Rickettsia asembonensis is a flea-related Rickettsia with unknown pathogenicity to humans. We detected R. asembonensis DNA in 2 of 1,153 human blood samples in Zambia. Our findings suggest the possibility of R. asembonensis infection in humans despite its unknown pathogenicity.

Rickettsia asembonensis is a fleaborne rickettsia closely related to Rickettsia felis and is thus referred to as an R. felis–like organism. R. asembonensis was first detected in cat fleas in Kenya and subsequently reported worldwide (1,2). Although R. felis has been increasingly recognized as a human infective agent that can cause human febrile disease, the infectivity and pathogenicity of R. asembonensis in humans is largely unknown. Recent investigations in patients with febrile illness and petechial lesions identified R. asembonensis DNA and antibodies for rickettsial antigens in Malaysia (3,4). Furthermore, R. asembonensis was isolated in cellular cultures from patients in Peru with acute febrile illness and confirmed by sequencing (5). These reports suggest the possibility of R. asembonensis as a human infective agent. However, no direct evidence of R. felis and R. asembonensis as an etiologic agent of human illness has been established. A previous study in Zambia revealed the predominant existence of R. asembonensis and R. felis in cat fleas (6). Our study investigates the presence of these rickettsiae in human blood in Zambia.
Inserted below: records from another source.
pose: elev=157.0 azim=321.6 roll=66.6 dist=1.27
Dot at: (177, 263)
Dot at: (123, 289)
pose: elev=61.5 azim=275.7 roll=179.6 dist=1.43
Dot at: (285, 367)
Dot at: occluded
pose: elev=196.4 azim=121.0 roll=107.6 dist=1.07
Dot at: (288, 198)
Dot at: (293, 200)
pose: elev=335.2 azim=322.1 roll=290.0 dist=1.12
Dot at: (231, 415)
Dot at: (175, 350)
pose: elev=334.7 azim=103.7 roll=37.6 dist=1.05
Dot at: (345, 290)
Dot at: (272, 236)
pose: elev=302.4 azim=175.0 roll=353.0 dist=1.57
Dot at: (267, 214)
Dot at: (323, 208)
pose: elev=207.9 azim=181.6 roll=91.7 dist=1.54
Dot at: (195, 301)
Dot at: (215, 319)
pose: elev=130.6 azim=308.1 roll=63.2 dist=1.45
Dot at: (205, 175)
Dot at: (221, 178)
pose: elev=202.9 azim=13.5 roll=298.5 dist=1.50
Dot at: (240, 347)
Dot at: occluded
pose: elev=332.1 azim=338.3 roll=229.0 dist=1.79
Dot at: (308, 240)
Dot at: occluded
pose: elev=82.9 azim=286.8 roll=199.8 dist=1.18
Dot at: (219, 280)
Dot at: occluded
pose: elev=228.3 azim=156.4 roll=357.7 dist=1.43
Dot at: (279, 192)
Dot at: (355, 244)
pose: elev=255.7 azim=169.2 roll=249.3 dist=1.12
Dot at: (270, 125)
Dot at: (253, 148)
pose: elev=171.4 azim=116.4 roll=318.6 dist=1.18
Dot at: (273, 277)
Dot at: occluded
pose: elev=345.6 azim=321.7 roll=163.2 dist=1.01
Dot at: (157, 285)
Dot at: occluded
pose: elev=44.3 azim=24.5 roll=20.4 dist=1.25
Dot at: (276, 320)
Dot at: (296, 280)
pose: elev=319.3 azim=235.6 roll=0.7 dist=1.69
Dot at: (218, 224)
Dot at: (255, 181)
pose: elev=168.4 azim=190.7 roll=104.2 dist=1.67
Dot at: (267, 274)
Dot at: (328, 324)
We obtained 753 residual patient blood samples from hospitals in urban Lusaka (n = 519) and the Chongwe District (n = 234) of Zambia. Approximately half of the samples (303/753) were traceable to clinical records of patients. The common clinical conditions among these patients included fever, anemia, meningitis, septicemia, and sickle cell anemia (Appendix Table 1). In addition, we obtained dried blood spots on Whatman FTA classic cards (Millipore Sigma, https://www.sigmaaldrich.com) from healthy volunteers from rural eastern (n = 200) and central (n = 200) provinces to assess rickettsia infection in healthy rural persons. The study was approved by the National Health Research Authority of Zambia through the Biomedical Research Ethics Committee (reference no. 007-10-18).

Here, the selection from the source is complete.